AAA also reminds West Virginia drivers that all vehicles must stop before meeting, from either direction, a school bus that is stopped for loading or unloading children and displays flashing lights and the stop signal arm. This rule does not apply if the bus is on a different roadway or where pedestrians are not permitted to cross the road.

“Concentrating on the road and avoiding distractions is the most important advice I could offer drivers,” said Miller. “Research shows that taking your eyes off the road for two seconds doubles your chances of crashing. Putting down your phone makes you a safer driver and sets a good example for young passengers and pedestrians,” she added.

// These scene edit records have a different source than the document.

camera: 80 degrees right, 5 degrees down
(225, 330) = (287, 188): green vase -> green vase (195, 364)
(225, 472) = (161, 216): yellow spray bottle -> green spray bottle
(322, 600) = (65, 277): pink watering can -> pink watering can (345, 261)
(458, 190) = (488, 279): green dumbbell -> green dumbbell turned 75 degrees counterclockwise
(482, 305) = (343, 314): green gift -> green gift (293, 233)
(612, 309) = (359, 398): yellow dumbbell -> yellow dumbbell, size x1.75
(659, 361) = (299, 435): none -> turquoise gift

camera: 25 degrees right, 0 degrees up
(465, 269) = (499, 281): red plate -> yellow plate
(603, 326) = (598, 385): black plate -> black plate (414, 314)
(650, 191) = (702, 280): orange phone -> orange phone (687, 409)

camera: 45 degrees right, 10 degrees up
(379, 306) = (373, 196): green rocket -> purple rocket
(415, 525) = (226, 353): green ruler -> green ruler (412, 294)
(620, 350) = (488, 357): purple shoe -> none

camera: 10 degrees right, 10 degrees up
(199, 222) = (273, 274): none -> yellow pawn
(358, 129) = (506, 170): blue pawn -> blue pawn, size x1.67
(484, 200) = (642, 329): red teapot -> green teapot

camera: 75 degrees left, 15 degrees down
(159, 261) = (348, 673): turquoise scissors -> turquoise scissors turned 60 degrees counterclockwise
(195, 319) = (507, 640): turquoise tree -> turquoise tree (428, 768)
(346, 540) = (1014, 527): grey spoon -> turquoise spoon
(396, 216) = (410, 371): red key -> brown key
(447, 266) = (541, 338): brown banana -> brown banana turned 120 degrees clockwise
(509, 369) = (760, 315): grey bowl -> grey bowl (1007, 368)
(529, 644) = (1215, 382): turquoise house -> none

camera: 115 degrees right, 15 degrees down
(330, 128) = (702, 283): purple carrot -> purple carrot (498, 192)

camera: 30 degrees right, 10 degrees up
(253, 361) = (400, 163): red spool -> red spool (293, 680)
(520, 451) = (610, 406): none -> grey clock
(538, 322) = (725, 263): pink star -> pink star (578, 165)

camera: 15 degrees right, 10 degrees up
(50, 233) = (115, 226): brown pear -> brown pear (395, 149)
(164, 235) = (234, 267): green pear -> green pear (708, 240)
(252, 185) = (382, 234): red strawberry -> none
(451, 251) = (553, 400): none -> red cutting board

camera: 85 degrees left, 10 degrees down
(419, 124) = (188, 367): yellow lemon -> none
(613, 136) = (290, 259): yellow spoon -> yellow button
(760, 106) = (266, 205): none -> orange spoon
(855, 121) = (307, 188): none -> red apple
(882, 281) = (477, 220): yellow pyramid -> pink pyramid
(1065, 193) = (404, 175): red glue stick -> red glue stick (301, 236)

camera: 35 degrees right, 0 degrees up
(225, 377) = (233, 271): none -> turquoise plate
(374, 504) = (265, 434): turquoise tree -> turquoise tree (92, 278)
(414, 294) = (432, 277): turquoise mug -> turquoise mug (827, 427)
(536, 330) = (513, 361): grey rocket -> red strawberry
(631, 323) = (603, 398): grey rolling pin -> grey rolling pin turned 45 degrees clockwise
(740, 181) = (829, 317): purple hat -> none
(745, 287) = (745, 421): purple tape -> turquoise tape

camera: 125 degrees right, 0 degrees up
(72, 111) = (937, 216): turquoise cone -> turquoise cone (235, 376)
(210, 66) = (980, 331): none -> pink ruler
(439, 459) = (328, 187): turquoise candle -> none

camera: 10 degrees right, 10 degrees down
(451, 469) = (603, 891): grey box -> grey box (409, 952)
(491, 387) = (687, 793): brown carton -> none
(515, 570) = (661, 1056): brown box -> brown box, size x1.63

Launched in 1946, AAA’s School’s Open Drive Carefully awareness campaign was created to help reduce child pedestrian fatalities and injuries. Here are several additional recommendations for drivers:

  • Follow the speed limit. School zone speed limits are purposefully set low. Children are unpredictable and may have difficulty gauging the distance and speed of an approaching car.
  • Look for AAA School Safety Patrollers. With more than half a million AAA School Safety Patrollers at 30,000 schools across the country, they’re a sure sign you’re approaching a school zone.
  • Come to a complete stop at intersections with stop signs. Research shows that more than one third of drivers roll through stop signs in school zones or neighborhoods. Always come to a complete stop, checking carefully for children on sidewalks and in crosswalks before proceeding.
  • Reverse responsibly. Every vehicle has blind spots. Check for children on the sidewalk, in the driveway and around your vehicle before slowly backing up.
  • Watch for bicycles. Children on bikes are often inexperienced, unsteady and unpredictable. Slow down and allow at least three feet of passing distance between your vehicle and a bicyclist.
  • Plan ahead. Leave early for your destination and build in extra time for congestion. Modify your route to avoid school zones and traffic.

AAA East Central is a not-for-profit organization with 82 local offices in Pennsylvania, Ohio, West Virginia, Kentucky and New York, servicing 2.7 million members.